The prosecutor's office in the central Russian city of Voronezh has asked a local Muslim leader to provide information about people who attend the local Islamic center, RFE/RL's Tatar-Bashkir Service reports.
The move follows the center's recent victory in a months-long court battle to build a mosque in the city.
The Islamic center is formally subordinate to the Spiritual Board Of Muslims of the European part of Russia.
Aynaz Safiullin, a leading member of the local Muslim community, told RFE/RL on December 1.
"[They asked] how many people attend Friday prayers, who they are, and where they are from. They asked for their phone numbers and addresses. They were also interested in how we pay the rent for our Islamic center and where we get money for it."

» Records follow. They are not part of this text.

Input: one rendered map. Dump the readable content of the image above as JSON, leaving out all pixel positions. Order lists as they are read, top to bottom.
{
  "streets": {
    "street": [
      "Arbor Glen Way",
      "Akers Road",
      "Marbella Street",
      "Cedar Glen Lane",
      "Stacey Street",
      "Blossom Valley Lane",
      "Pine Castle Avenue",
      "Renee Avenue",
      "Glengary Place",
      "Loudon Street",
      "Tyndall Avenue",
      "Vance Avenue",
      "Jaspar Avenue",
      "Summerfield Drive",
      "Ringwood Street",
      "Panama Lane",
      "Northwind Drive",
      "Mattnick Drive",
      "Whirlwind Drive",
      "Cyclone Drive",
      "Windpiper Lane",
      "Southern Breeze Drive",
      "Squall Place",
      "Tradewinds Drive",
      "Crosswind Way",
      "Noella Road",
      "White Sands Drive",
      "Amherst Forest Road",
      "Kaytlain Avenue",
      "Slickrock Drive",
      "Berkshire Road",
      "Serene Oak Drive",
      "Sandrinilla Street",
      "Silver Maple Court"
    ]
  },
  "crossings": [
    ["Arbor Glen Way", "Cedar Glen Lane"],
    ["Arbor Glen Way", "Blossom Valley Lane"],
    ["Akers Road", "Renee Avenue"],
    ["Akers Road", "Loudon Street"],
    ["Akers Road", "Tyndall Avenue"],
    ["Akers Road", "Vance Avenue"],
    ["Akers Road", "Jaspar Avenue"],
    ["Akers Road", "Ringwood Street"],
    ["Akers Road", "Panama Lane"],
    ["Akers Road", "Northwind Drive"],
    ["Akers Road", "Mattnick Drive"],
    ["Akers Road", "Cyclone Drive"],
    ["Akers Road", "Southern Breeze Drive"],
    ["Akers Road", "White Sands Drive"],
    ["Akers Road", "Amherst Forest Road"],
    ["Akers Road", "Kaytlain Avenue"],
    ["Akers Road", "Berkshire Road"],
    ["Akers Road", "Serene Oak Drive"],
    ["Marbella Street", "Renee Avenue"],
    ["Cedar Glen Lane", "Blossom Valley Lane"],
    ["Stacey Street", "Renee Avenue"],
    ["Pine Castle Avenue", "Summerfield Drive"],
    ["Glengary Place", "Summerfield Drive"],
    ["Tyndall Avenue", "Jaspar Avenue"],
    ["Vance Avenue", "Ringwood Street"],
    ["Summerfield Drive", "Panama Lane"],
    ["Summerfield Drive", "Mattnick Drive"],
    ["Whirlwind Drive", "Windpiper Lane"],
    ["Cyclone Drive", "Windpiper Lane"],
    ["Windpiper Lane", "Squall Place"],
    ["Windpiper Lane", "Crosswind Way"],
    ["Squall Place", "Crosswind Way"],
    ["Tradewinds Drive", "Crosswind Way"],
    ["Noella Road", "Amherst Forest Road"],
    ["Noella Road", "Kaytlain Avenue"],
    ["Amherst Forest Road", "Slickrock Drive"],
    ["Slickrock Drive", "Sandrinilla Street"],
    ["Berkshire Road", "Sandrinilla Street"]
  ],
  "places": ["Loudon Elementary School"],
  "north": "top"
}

Voronezh Oblast police press service deputy head Igor Sushkov said asking for information about Muslims living in Voronezh does not violate the law on investigations.

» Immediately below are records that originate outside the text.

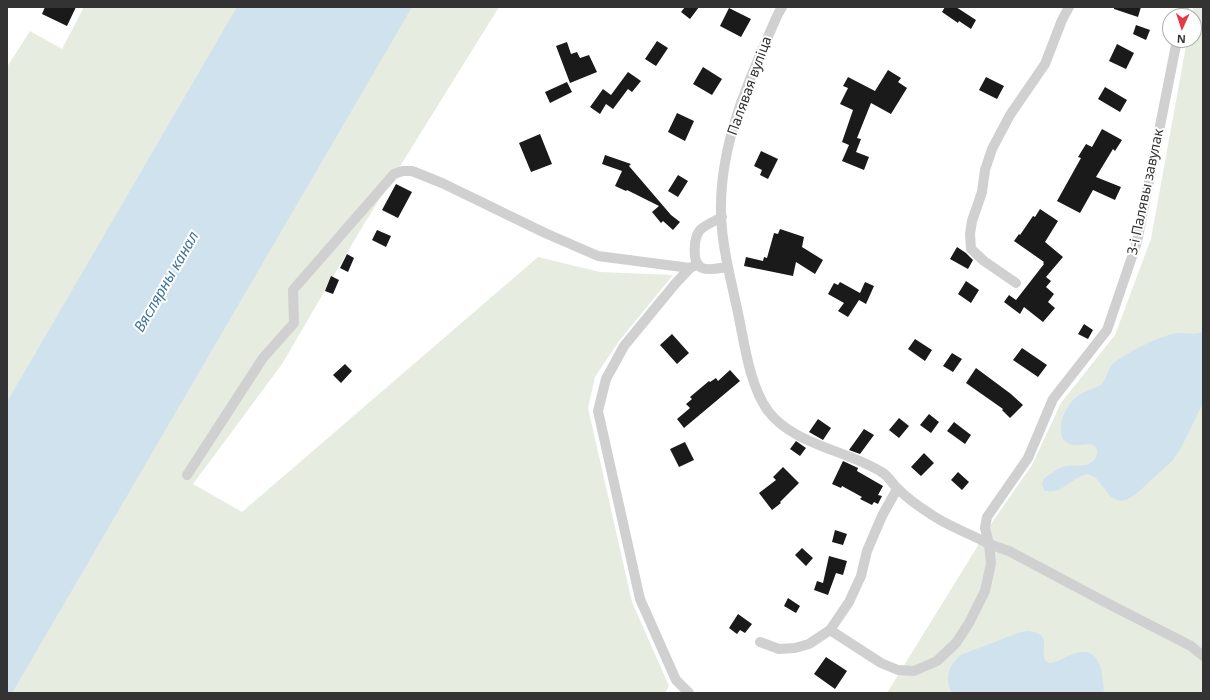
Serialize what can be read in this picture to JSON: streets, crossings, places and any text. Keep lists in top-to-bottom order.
{
  "streets": {
    "street": ["Палявая вуліца", "3-і Палявы завулак"]
  },
  "water": ["Вяслярны канал"],
  "north": "bottom"
}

But human rights activists say doing so contravenes the law on protection of personal data.
The Voronezh Islamic center rents a building in the northern district of the city. It has just started building a mosque after an eight-month court battle.
"The Prosecutor-General's Office, members of the Public Chamber of the State Duma, and local residents did their best to prevent us from building a mosque," Safiullin said.
But the Islam center won the case.
Some 150-200 Muslims attend Friday Prayers and 300-500 people come to the center on Muslim holidays. The center plans to start classes in Tatar, Arabic, and reading the Koran.